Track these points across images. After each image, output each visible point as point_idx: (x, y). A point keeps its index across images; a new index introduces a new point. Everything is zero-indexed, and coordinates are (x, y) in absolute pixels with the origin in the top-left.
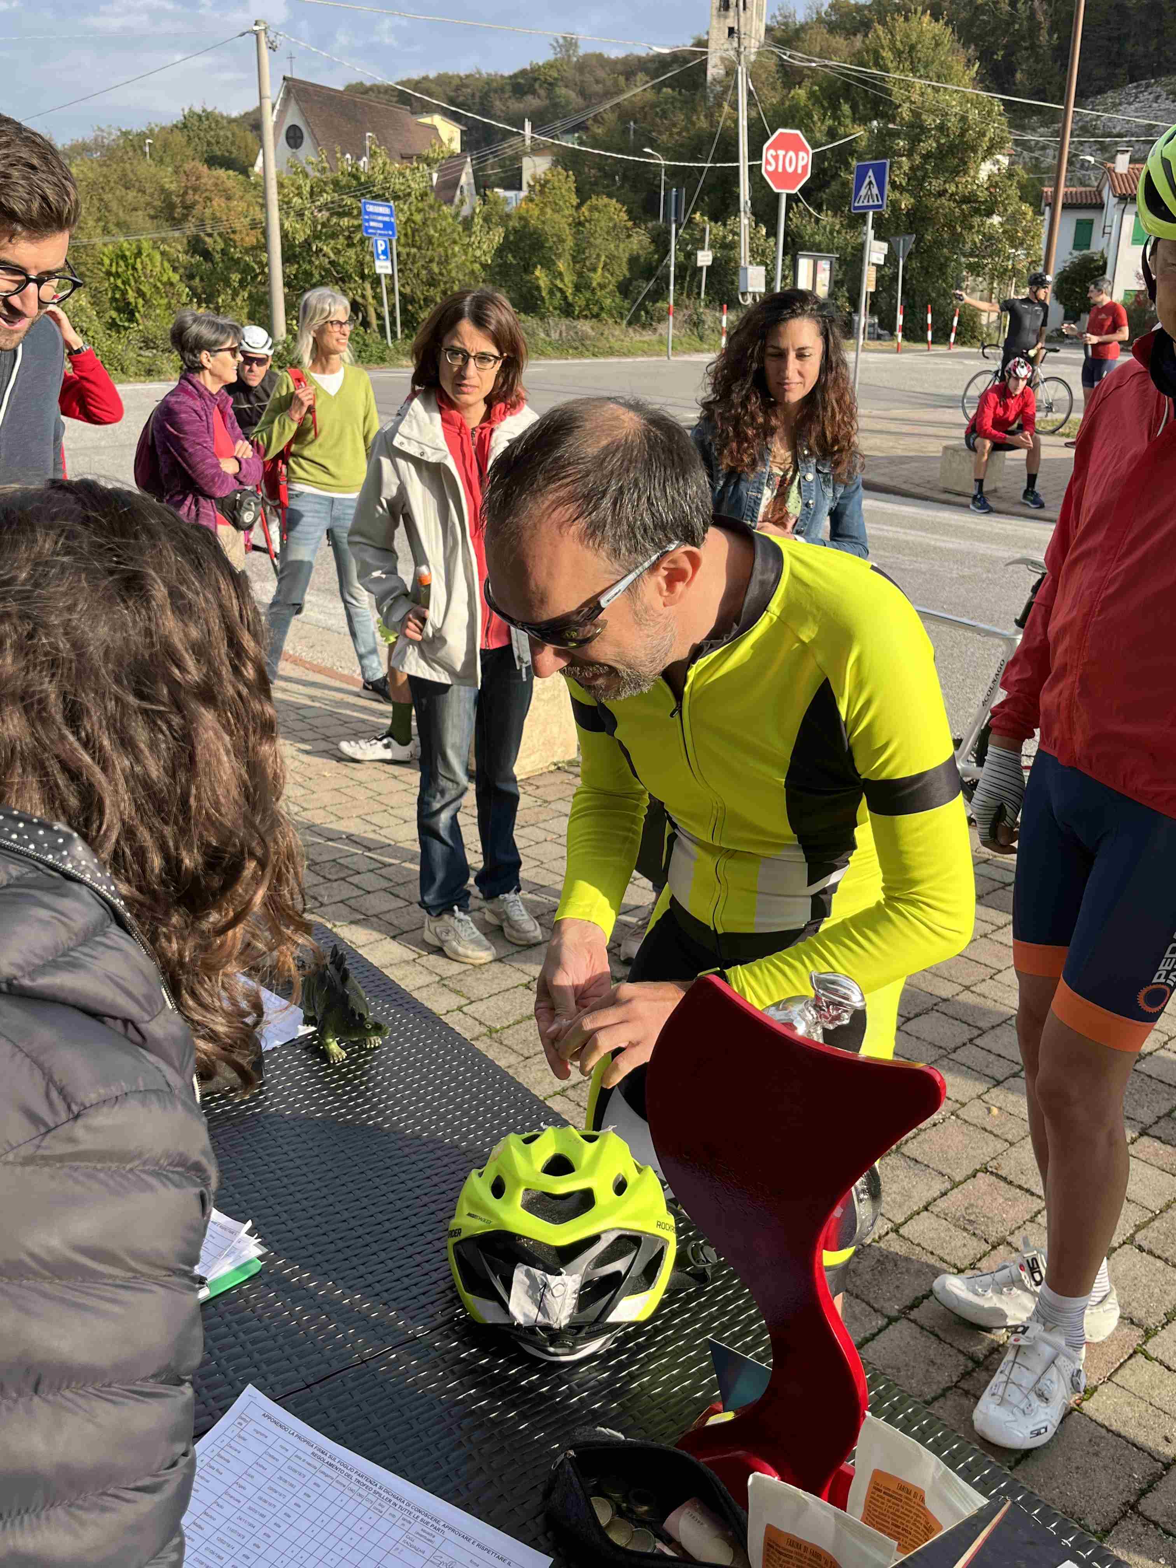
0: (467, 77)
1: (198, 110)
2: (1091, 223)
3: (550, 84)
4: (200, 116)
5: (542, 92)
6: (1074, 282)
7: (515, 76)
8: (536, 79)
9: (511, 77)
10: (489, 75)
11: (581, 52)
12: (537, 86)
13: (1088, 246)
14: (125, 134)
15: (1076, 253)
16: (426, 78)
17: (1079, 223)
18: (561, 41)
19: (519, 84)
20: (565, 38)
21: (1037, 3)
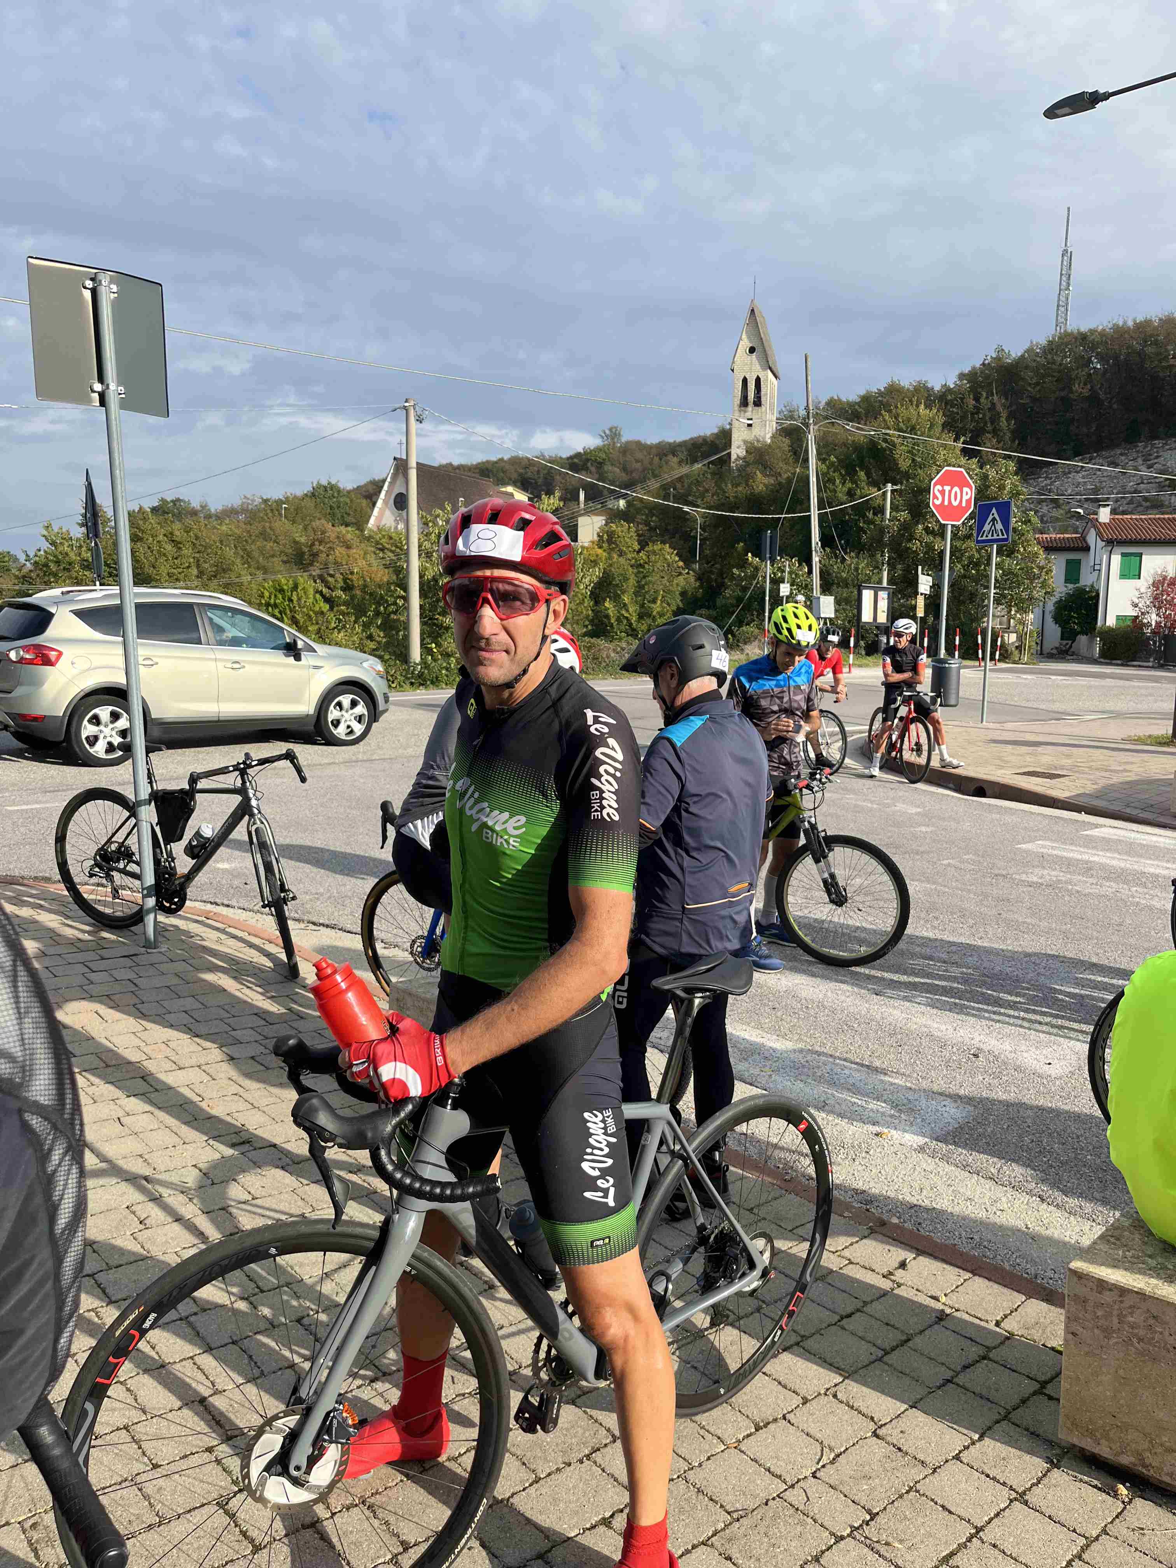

▶ **Instructions for the task**
Please write out the records above again word for word, leaving out the pictures.

▶ **Completed exercise**
Track these points across images. After each image, output each visible point as point_idx: (x, y). A point keeps its index across images; a new index introduces a new point. Everything is zero-indexed, and coordinates are (x, y) in absolute pixels with the origin in the top-left.
0: (467, 77)
1: (198, 110)
2: (1091, 223)
3: (550, 84)
4: (200, 116)
5: (542, 92)
6: (1074, 282)
7: (515, 76)
8: (536, 79)
9: (511, 77)
10: (489, 75)
11: (581, 52)
12: (537, 86)
13: (1088, 246)
14: (125, 134)
15: (1076, 253)
16: (426, 78)
17: (1079, 223)
18: (561, 41)
19: (519, 84)
20: (565, 38)
21: (1037, 3)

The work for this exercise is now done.